De même, avec une dame entretenant une liaison avec un homme marié et ne se satisfaisant pas de sa situation, déversant son trop plein de souffrance et de mal-être psychique un dimanche de garde sans que Sachs ne lui fasse payer sa consultation (pp. 348-354).

Ou encore avec le cousin Roland de Sachs, qui a mal à l’épaule et au bras gauche, et qui a peur d’avoir une douleur coronarienne (pp. 359-363).

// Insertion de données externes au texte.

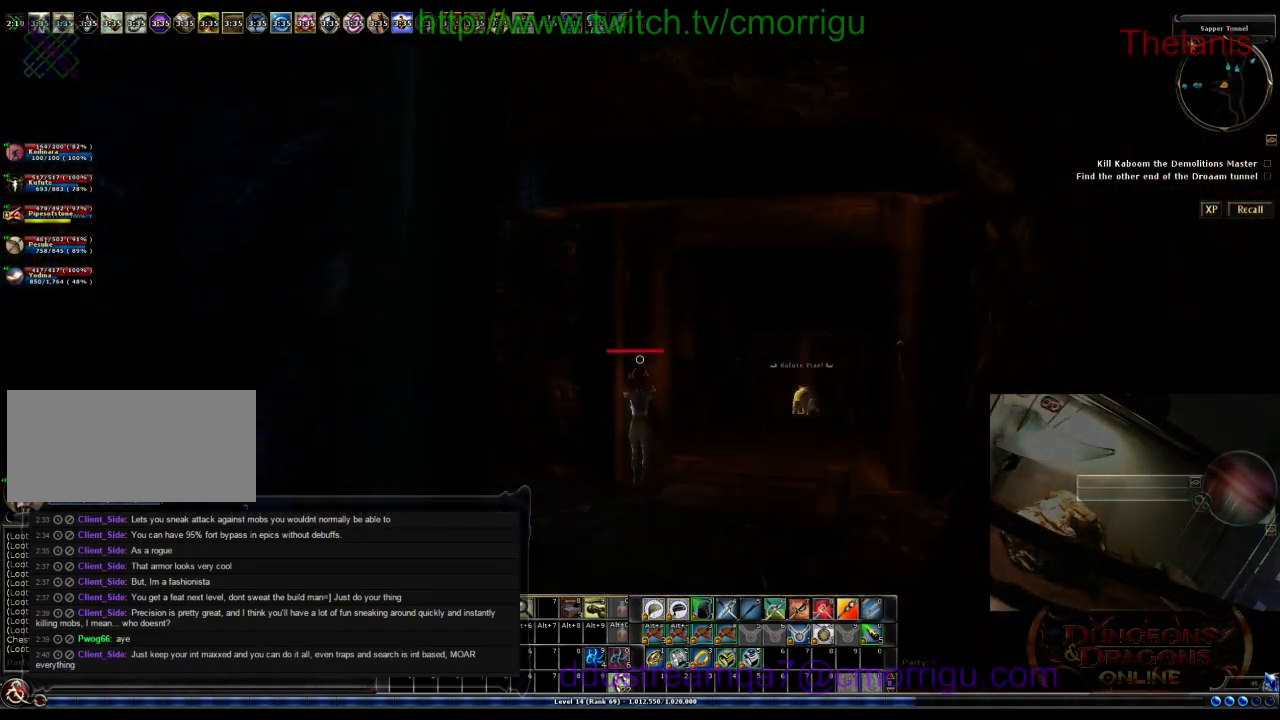
{"keys": ["w"], "events": []}
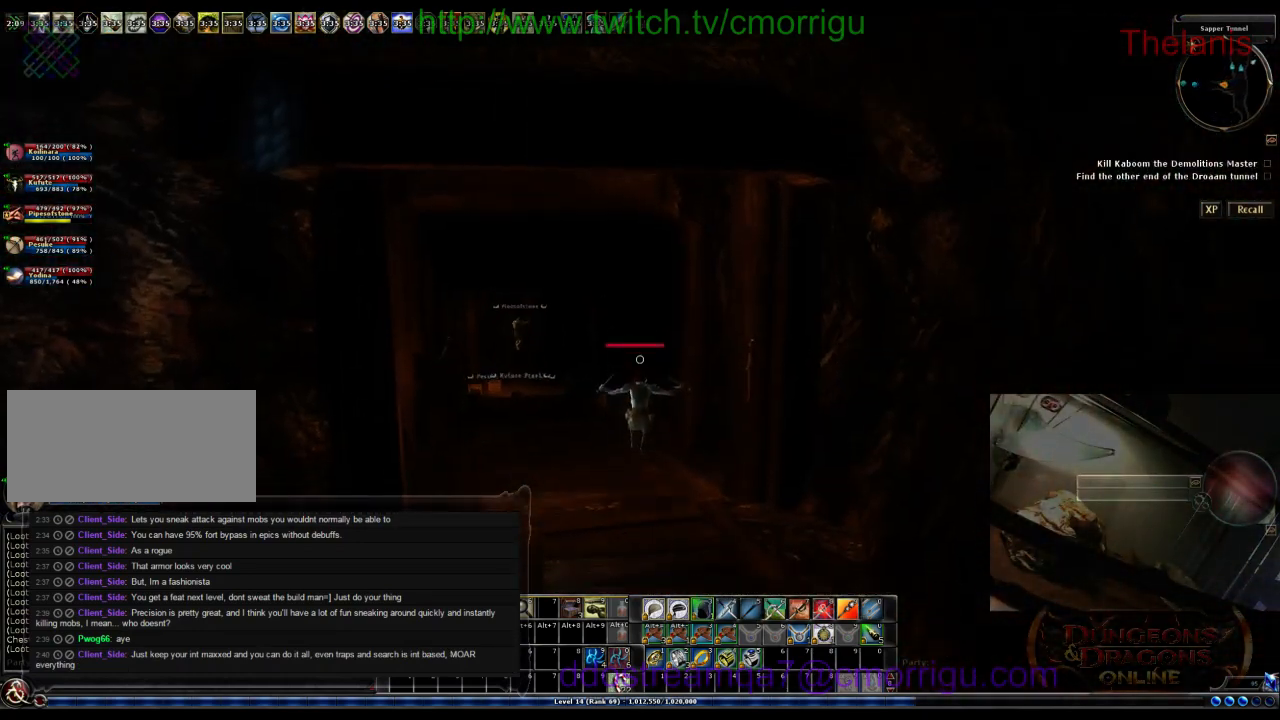
{"keys": ["w"], "events": []}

Un flot de plaintes, pas forcément médicales

Car c’est là la caractéristique fondamentale de l’exercice médical, une caractéristique qui n’est jamais, nulle part, enseignée en faculté de médecine. C’est que le métier de médecin, ce n’est pas avant tout soigner des pathologies. C’est avant tout écouter beaucoup, beaucoup de problèmes qui stricto sensu ne sont pas médicaux, et pour lesquels il n’y a pas UNE seule bonne réponse. Des problèmes triviaux, banals, mais qui prennent une importance considérable pour les patients. Des problèmes qui peuvent laisser le médecin, formé à trouver une solution à un problème médical, impuissant à trouver une réponse à ces problèmes non médicaux. Ainsi des mères de famille qui se plaignent que leurs jeunes enfants refusent tel ou tel aliment, tel ou tel plat, pourtant préparé avec amour (p. 146, p. 152).